-- COLLECTED MATERIAL follows --

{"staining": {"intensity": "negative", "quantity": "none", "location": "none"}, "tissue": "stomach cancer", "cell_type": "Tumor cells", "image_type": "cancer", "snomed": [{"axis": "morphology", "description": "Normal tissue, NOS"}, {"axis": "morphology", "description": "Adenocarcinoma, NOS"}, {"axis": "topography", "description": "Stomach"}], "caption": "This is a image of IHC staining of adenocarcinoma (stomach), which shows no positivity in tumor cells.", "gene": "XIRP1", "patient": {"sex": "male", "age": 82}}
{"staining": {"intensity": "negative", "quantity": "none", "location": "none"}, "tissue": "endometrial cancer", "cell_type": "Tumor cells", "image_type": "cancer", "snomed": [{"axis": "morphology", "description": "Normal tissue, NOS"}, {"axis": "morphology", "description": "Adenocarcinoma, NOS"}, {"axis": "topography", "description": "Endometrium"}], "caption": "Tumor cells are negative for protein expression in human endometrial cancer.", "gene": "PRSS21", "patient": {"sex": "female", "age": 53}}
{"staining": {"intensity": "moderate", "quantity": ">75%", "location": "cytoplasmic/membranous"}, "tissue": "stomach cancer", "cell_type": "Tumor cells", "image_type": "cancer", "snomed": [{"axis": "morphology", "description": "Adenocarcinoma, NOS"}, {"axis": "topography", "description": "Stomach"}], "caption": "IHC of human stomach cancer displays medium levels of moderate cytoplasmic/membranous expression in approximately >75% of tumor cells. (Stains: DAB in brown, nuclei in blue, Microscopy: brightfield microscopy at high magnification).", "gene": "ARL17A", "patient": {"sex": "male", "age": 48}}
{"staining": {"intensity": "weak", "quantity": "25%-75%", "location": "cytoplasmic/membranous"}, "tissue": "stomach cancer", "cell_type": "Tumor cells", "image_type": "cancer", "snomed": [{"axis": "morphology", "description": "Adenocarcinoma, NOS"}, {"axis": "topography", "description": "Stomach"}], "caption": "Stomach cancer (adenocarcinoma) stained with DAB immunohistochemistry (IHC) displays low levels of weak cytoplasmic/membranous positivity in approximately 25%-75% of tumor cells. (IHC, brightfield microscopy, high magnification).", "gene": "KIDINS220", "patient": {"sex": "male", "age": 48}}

-- COLLECTED MATERIAL concluded --

* **YOUR OBJECTIVE**
Transcribe exactly, and only, the lines from the one with "of human stomach" through the last line of the data.

* **FINISHED EXERCISE**
{"staining": {"intensity": "moderate", "quantity": ">75%", "location": "cytoplasmic/membranous"}, "tissue": "stomach cancer", "cell_type": "Tumor cells", "image_type": "cancer", "snomed": [{"axis": "morphology", "description": "Adenocarcinoma, NOS"}, {"axis": "topography", "description": "Stomach"}], "caption": "IHC of human stomach cancer displays medium levels of moderate cytoplasmic/membranous expression in approximately >75% of tumor cells. (Stains: DAB in brown, nuclei in blue, Microscopy: brightfield microscopy at high magnification).", "gene": "ARL17A", "patient": {"sex": "male", "age": 48}}
{"staining": {"intensity": "weak", "quantity": "25%-75%", "location": "cytoplasmic/membranous"}, "tissue": "stomach cancer", "cell_type": "Tumor cells", "image_type": "cancer", "snomed": [{"axis": "morphology", "description": "Adenocarcinoma, NOS"}, {"axis": "topography", "description": "Stomach"}], "caption": "Stomach cancer (adenocarcinoma) stained with DAB immunohistochemistry (IHC) displays low levels of weak cytoplasmic/membranous positivity in approximately 25%-75% of tumor cells. (IHC, brightfield microscopy, high magnification).", "gene": "KIDINS220", "patient": {"sex": "male", "age": 48}}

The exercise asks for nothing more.